I have a lot of questions, clearly. I think everyone does. Here are some more → objective: what are my skills? ... and other anxieties.
  • How do I display my skills given my situation?
  • If someone walked up to me right now and asked what do you do? I would stare blankly at them (from a 6 feet distance of course) and change the subject. That is an impossible question, sir! I suppose most can answer this but how do I respond without sounding like a child? "Um, I guess I'm figuring everything out." Ugh, okay millennial.
  • Will my resume even matter given the economic spiral we're going headfirst into? Are businesses hiring?
  • I live in New Jersey. It's not going well here in regards to COVID-19. The governor is practically shutting everything down. I need to move online. There's no making money in the real world right now. What does that even mean? I worked only one time for a clickbait website a while back. It was a nightmare, but hey, I guess I can manipulate middle-aged women into looking at a list of tiny home screenshots from google. That's a skill, right? Maybe I'll rephrase. Make it sound more legit. Social Media Copywriter. Added to the list.

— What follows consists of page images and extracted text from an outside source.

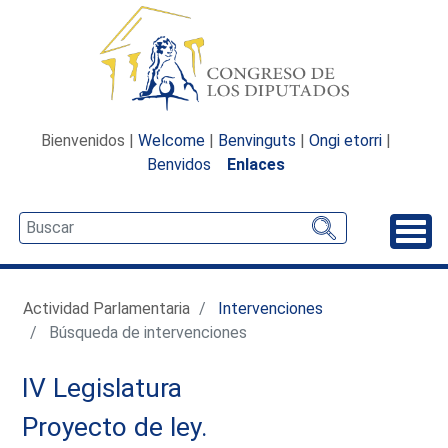
Bienvenidos |
Welcome
|
Benvinguts
|
Ongi etorri
|
Benvidos
Enlaces
Desp
Actividad Parlamentaria
Intervenciones
Búsqueda de intervenciones
IV Legislatura
Proyecto de ley.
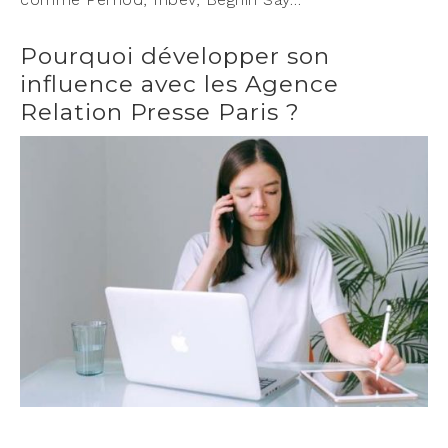
Pourquoi développer son
influence avec les Agence
Relation Presse Paris ?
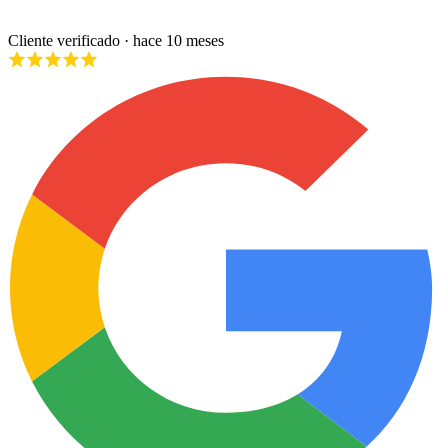
Cliente verificado
· hace 10 meses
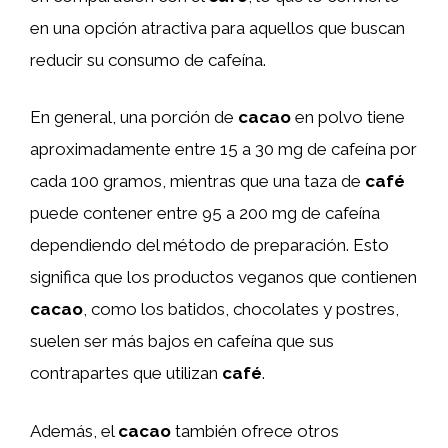
en una opción atractiva para aquellos que buscan
reducir su consumo de cafeína.
En general, una porción de
cacao
en polvo tiene
aproximadamente entre 15 a 30 mg de cafeína por
cada 100 gramos, mientras que una taza de
café
puede contener entre 95 a 200 mg de cafeína
dependiendo del método de preparación. Esto
significa que los productos veganos que contienen
cacao
, como los batidos, chocolates y postres,
suelen ser más bajos en cafeína que sus
contrapartes que utilizan
café
.
Además, el
cacao
también ofrece otros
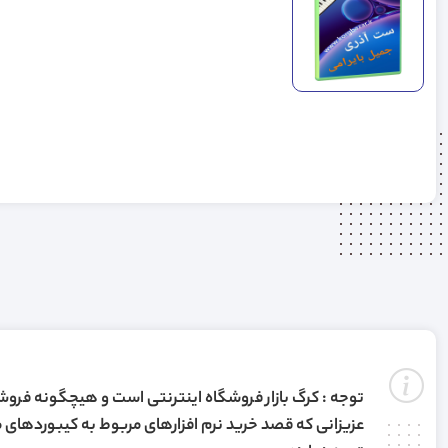
توجه : کرگ بازار فروشگاه اینترنتی است و هیچگونه فرو
عزیزانی که قصد خرید نرم افزارهای مربوط به کیبوردهای م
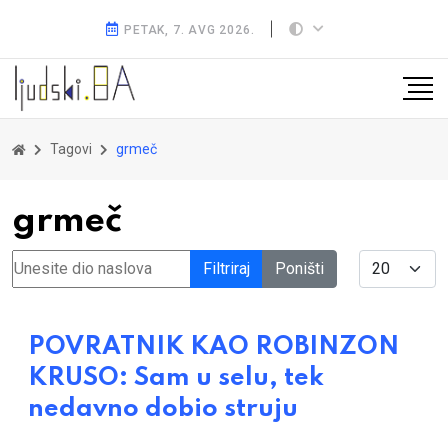
PETAK, 7. AVG 2026.
Tagovi
grmeč
grmeč
Unesite dio naslova
Display #
Filtriraj
Poništi
POVRATNIK KAO ROBINZON
KRUSO: Sam u selu, tek
nedavno dobio struju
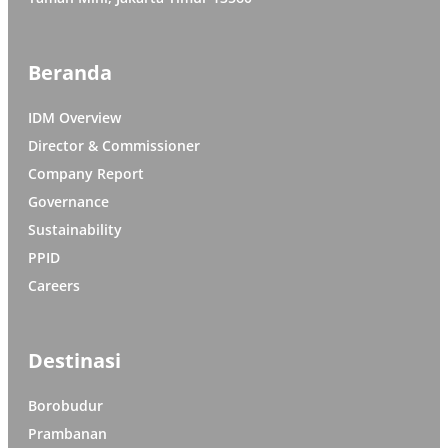
Beranda
IDM Overview
Director & Commissioner
Company Report
Governance
Sustainability
PPID
Careers
Destinasi
Borobudur
Prambanan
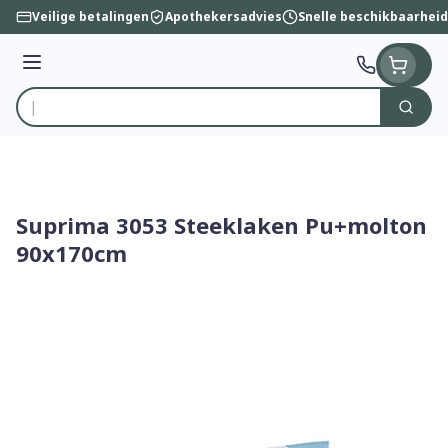
Ga naar de inhoud
Veilige betalingen
Apothekersadvies
Snelle beschikbaarheid
Menu
Zoek
Product, merk, categorie...
Suprima 3053 Steeklaken Pu+molton
90x170cm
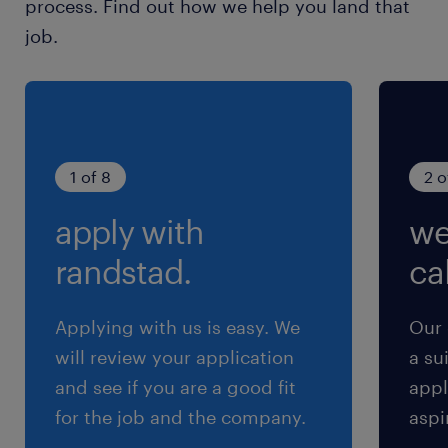
process. Find out how we help you land that
待遇・福利厚生
job.
自社系列ホテル割引（最大7割） 、保養所完備
（軽井沢、八ヶ岳など）、従業員持株会・財形貯
蓄・提携住宅ローン・生損保の団体扱い、建築士
等の資格試験費用を当社規定により補助（合格
時）団体扱い・建築士等の資格試験費用を当社規
1 of 8
2 o
定により補助（合格時）、建築士等の受験講座提
apply with
we
携割引 、新宿住友クリニックでの内科・歯科の
診療・投薬料無料（健康保険適用範囲内）※社員
randstad.
cal
のみ、人間ドック費用補助・インフルエンザ予防
接種費用補助（年1回）
Applying with us is easy. We
Our 
will review your application
a su
休日休暇
and see if you are a good fit
appl
週休2日制（部署により曜日は異なる）
for the job and the company.
aspi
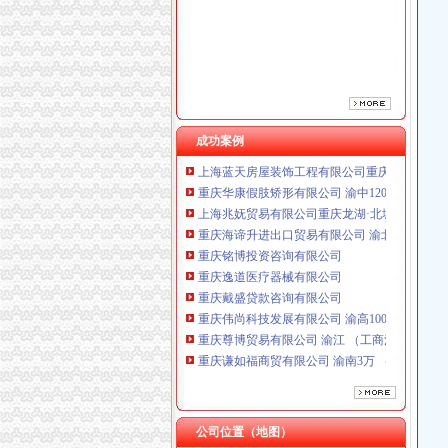
重庆铭博投资咨询有限公司
重庆逸道医疗器械有限公司
重庆戴盛贷款咨询有限公司
重庆伟尚科技发展有限公司 渝高100万 （工商
重庆尊博贸易有限公司 渝江 （工商注册）
重庆谦如福商贸有限公司 渝南3万 （公司转让
重庆斯苔登托生物科技有限公司 渝南10万 （
成功案例
上海蓝天房屋装饰工程有限公司重庆分公司 渝
重庆华康假肢矫形有限公司 渝中120万 （增资
上海兆妩贸易有限公司重庆龙湖·北城天街分公
重庆海谛升进出口贸易有限公司 渝北100万 （
重庆铭博投资咨询有限公司
重庆逸道医疗器械有限公司
重庆戴盛贷款咨询有限公司
重庆伟尚科技发展有限公司 渝高100万 （工商
重庆尊博贸易有限公司 渝江 （工商注册）
重庆谦如福商贸有限公司 渝南3万 （公司转让
重庆斯苔登托生物科技有限公司 渝南10万 （
上海蓝天房屋装饰工程有限公司重庆分公司 渝
重庆华康假肢矫形有限公司 渝中120万 （增资
上海兆妩贸易有限公司重庆龙湖·北城天街分公
公司位置（地图）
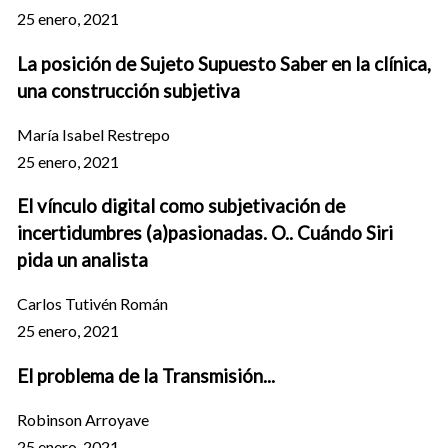
25 enero, 2021
La posición de Sujeto Supuesto Saber en la clínica,
una construcción subjetiva
María Isabel Restrepo
25 enero, 2021
El vínculo digital como subjetivación de
incertidumbres (a)pasionadas. O.. Cuándo Siri
pida un analista
Carlos Tutivén Román
25 enero, 2021
El problema de la Transmisión...
Robinson Arroyave
25 enero, 2021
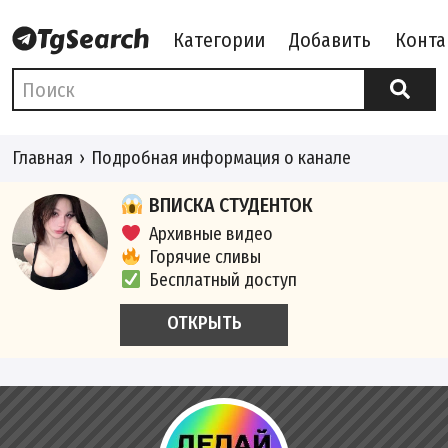
Категории
Добавить
Конта
Главная
Подробная информация о канале
ВПИСКА СТУДЕНТОК
Архивные видео
Горячие сливы
Бесплатный доступ
ОТКРЫТЬ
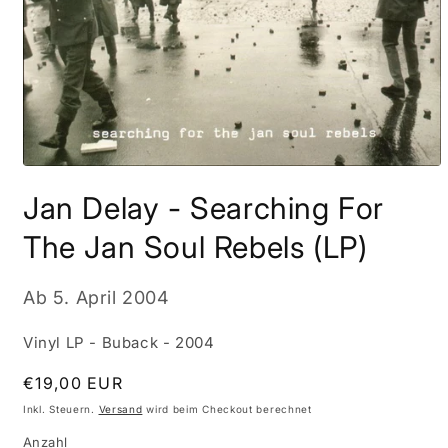
Medien
1
Jan Delay - Searching For
in
Modal
öffnen
The Jan Soul Rebels (LP)
Ab
5. April 2004
Vinyl LP - Buback - 2004
Normaler
€19,00 EUR
Preis
Inkl. Steuern.
Versand
wird beim Checkout berechnet
Anzahl
Anzahl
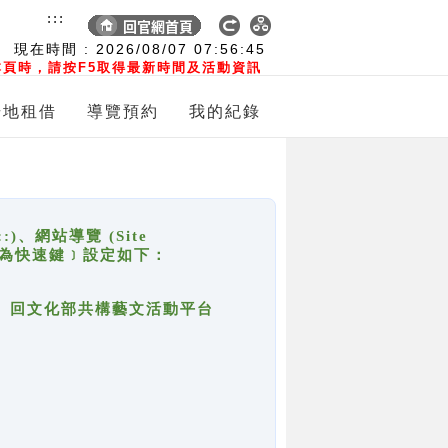
:::
現在時間 :
2026/08/07
07:56:45
頁時，請按F5取得最新時間及活動資訊
場地租借
導覽預約
我的紀錄
網站導覽 (Site
y，也稱為快速鍵﹞設定如下：
回官網首頁、回文化部共構藝文活動平台
。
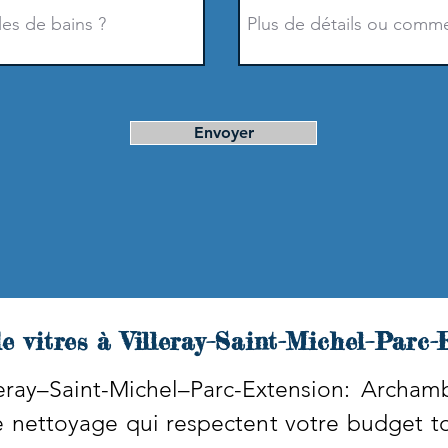
Envoyer
e vitres à Villeray–Saint-Michel–Parc-
leray–Saint-Michel–Parc-Extension: Archa
de nettoyage qui respectent votre budget to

  • What if my computer breaks and I can't afford to fix it? Am I doomed in this new world? On the same note, what if I can't afford my internet connection anymore? Lord, I don't want to think about that.
  • Why is everyone so lackadaisical right now? Why is everyone joking about a very infectious virus? Why is everyone treating this like a vacation? Do they still have jobs? I suppose they do. For those who do not, this is the worst kind of vacation, no?
  • do have a support system ... that also happens to have underlying health conditions and asthma. I live with her. I can pick up a part-time job thanks to a friend. However, I would have to be around A LOT of people. I can't risk it. Money or my mother's health? It's a shame I even have to think about this longer than 5 seconds - it took me several hours.
  • I don't trust the government right now. That's it, moving on.
  • Let's stay on track. Back to skills. I can find my way around social media ads. Noted.
  • Spreadsheets. This is my most valuable skill that happens to have no proof of client work. I did help that clickbait site with a content calendar in google sheets. I have it saved somewhere. It doesn't matter. It was super basic anyway.
  • Maybe my websites will magically pop off. Eh, not in enough time I'm afraid.
  • Unemployment here I come full of anxiety and pessimism! I'll sleep on it and come back in the morning.
NEXT DAY
  • Here's the thing. I overreacted. My skills are as follows: Social Media Management, Copywriting, Excel/VBA, Photoshop, Logo Design.
  • Excel work is actually really valuable. I'll head into freelancing with that one. Goes to show, anxiety fogs rational thinking. For anyone going through a similar mind scramble, sleep on it. Have a coffee. Cuddle with your dog. Make a list. Write down all your feelings and job anxieties. Maybe sleep on it again. Talk to a friend about it. You may not come to a conclusion. Regardless, drive into the unknown with your best efforts. We're all lost right now. Just try to stay healthy and get creative! The world is changing rapidly. Adapting to this degree is disorienting. I'm right there with you. Let's take this one day at a time.
... with that being said, no more coronavirus talk. I will be getting back to normal content.